Кронт пьяно расхохотался, но встал, шатаясь, подошел к столику и взял топор — старый, местами заржавевший, с топорищем, отполированным множеством потных ладоней.
— Открывай! — приказала ведьма.
Ральф резко распахнул дверь левой рукой и отскочил в сторону, выхватывая меч из ножен.
На пороге стоял бородатый мужчина в грязном плаще и фетровой шляпе с обвисшими полями. В руках он держал нож.
— Что, шлюха, веселишься?
— А твое какое дело, а, Нит? Чего приперся?
— Ты знаешь, сука.
Он перехватил нож поудобнее и шагнул к Гердис.
— Убери ножик свой, — прошипела ведьма. — На твой ножик у нас мечи найдутся.
Нит остановился, обвел взглядом изгнанников.
— Что же, вы за нее? — как-то жалобно и беспомощно спросил он. — За эту дрянь? Она ведь ведьма…
— О да! — торжествующе рассмеялась Гердис. — Они знают. Пшел вон отсюда, Нит. Убирайся!
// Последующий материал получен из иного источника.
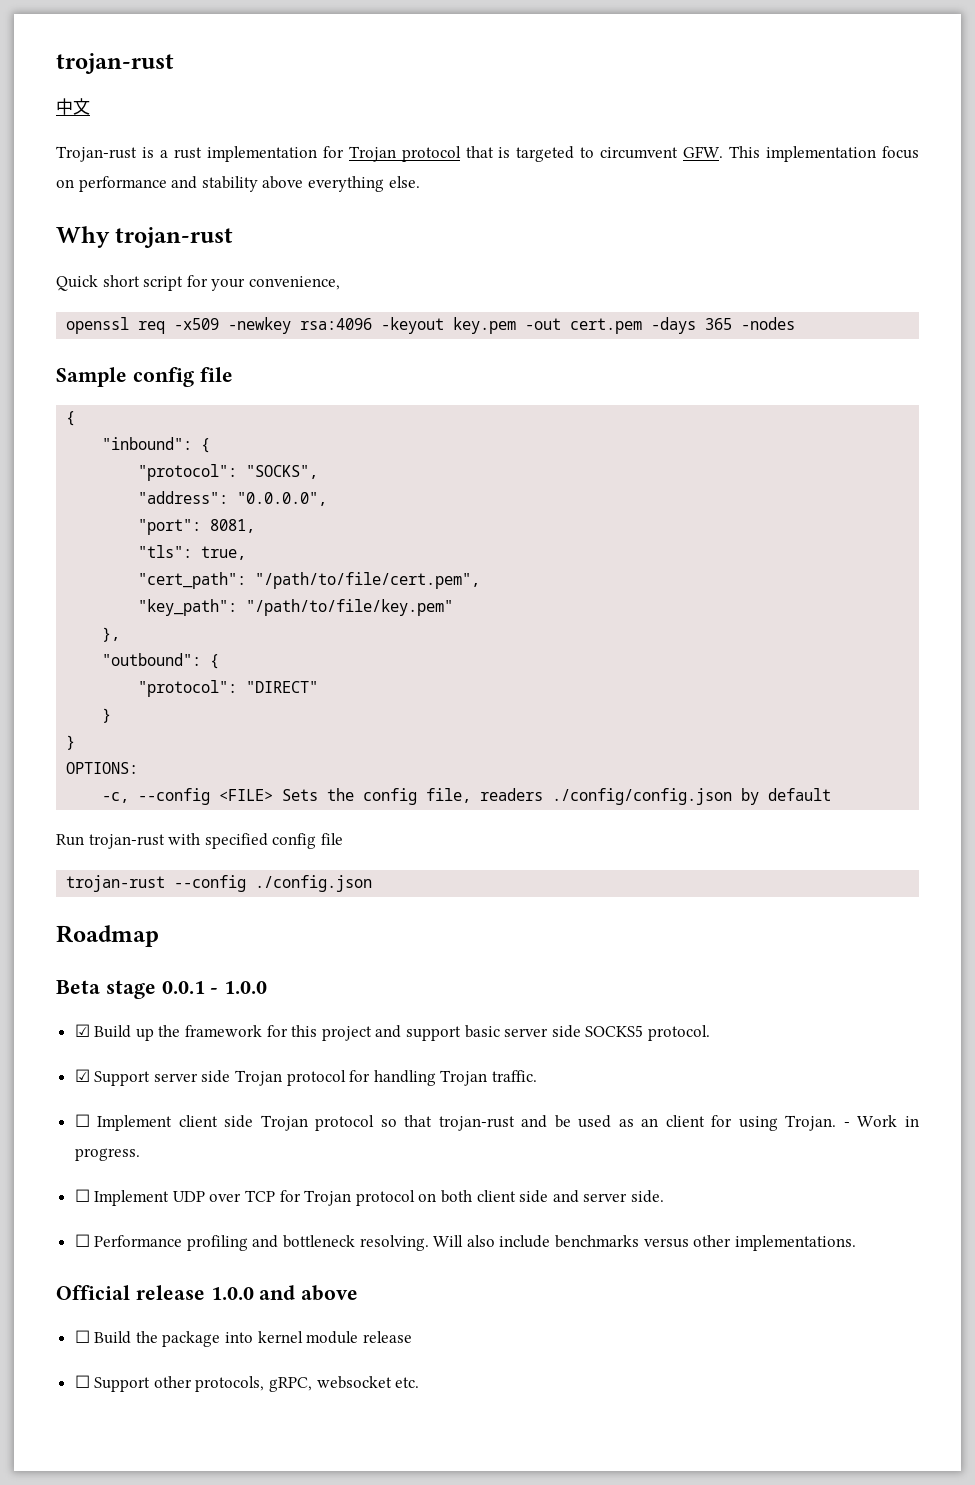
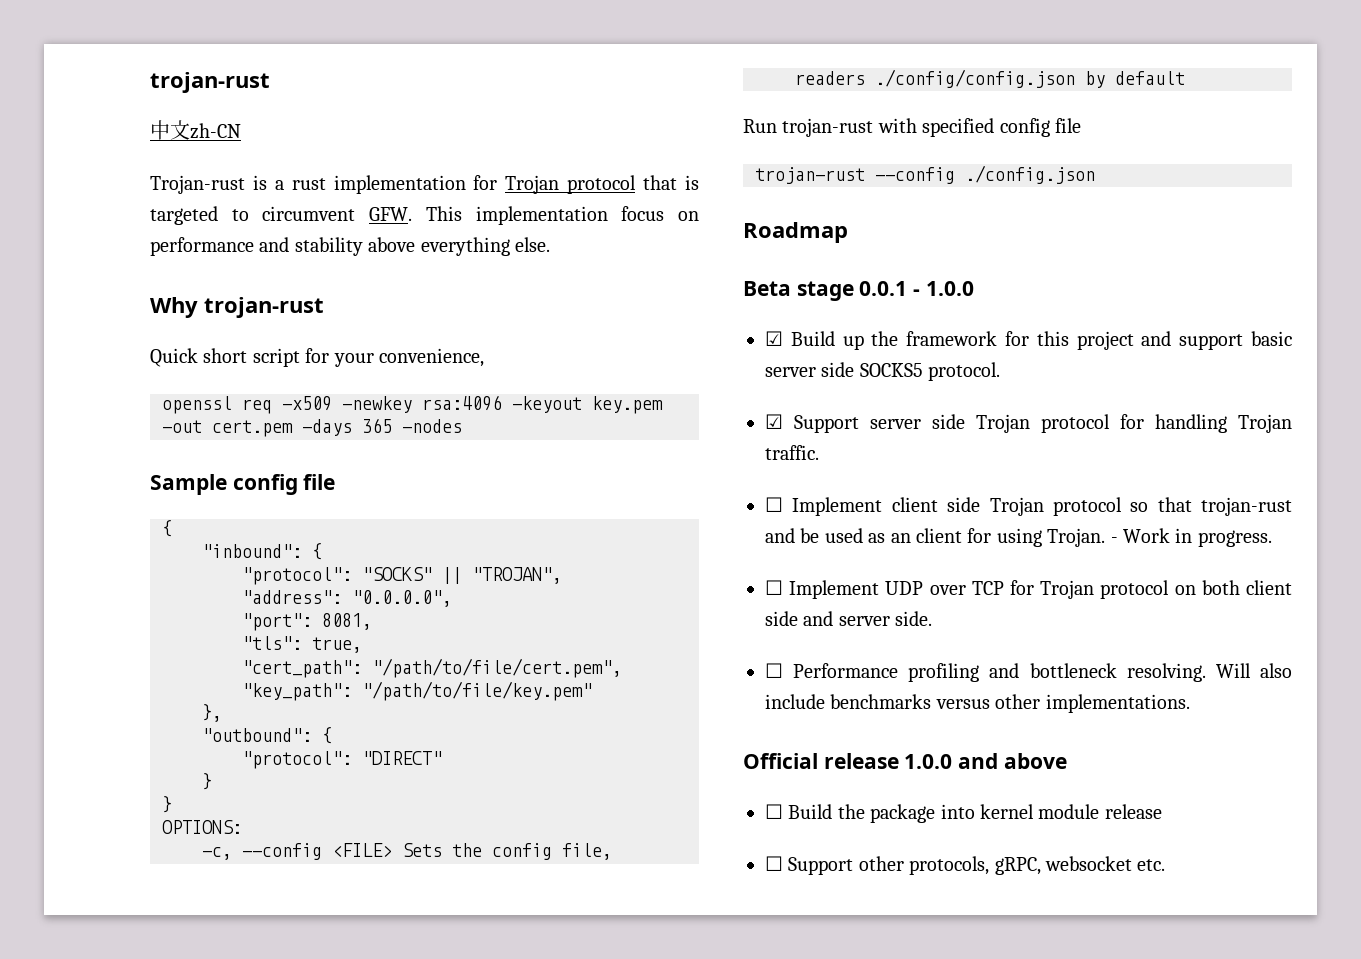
(90, 106) none -> [190,123,241,139] zh-CN
[246,465,319,479] "SOCKS", -> [362,567,562,584] "SOCKS" || "TROJAN",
— Ах ты, сучка! Послушайте, она ж меня убила, дрянь. Убила! Она ведь ставила эти проклятые ловушки… И смотрела, как я подыхаю, шлюха! Как меня заживо черви сжирают! И не смей говорить, что все случайно вышло, и ты не могла вытащить меня!
— Я же не проверяю их каждый день! Как я могла знать, что ты, идиот, туда провалился?
— Знала, знала! Все ты знала, сука. Я чувствовал, что ты смотришь на меня! Я звал тебя!
— Бред.
— Будь ты проклята, Гердис! Ты хотела меня убить!
— Нет, — сказала ведьма с ледяным презрением в голосе. — Нет. Я не хотела тебя убивать — хоть и на малое ты годишься, но другого-то у меня не было. Но когда ты там рыдал, будто проклятый младенец, исходя соплями и слезами, мне захотелось посмотреть, как ты посмотришь ЕЙ в глаза. Как ты примешь ЕЕ. О, это было… отвратительно. Ты ничтожество, Нит.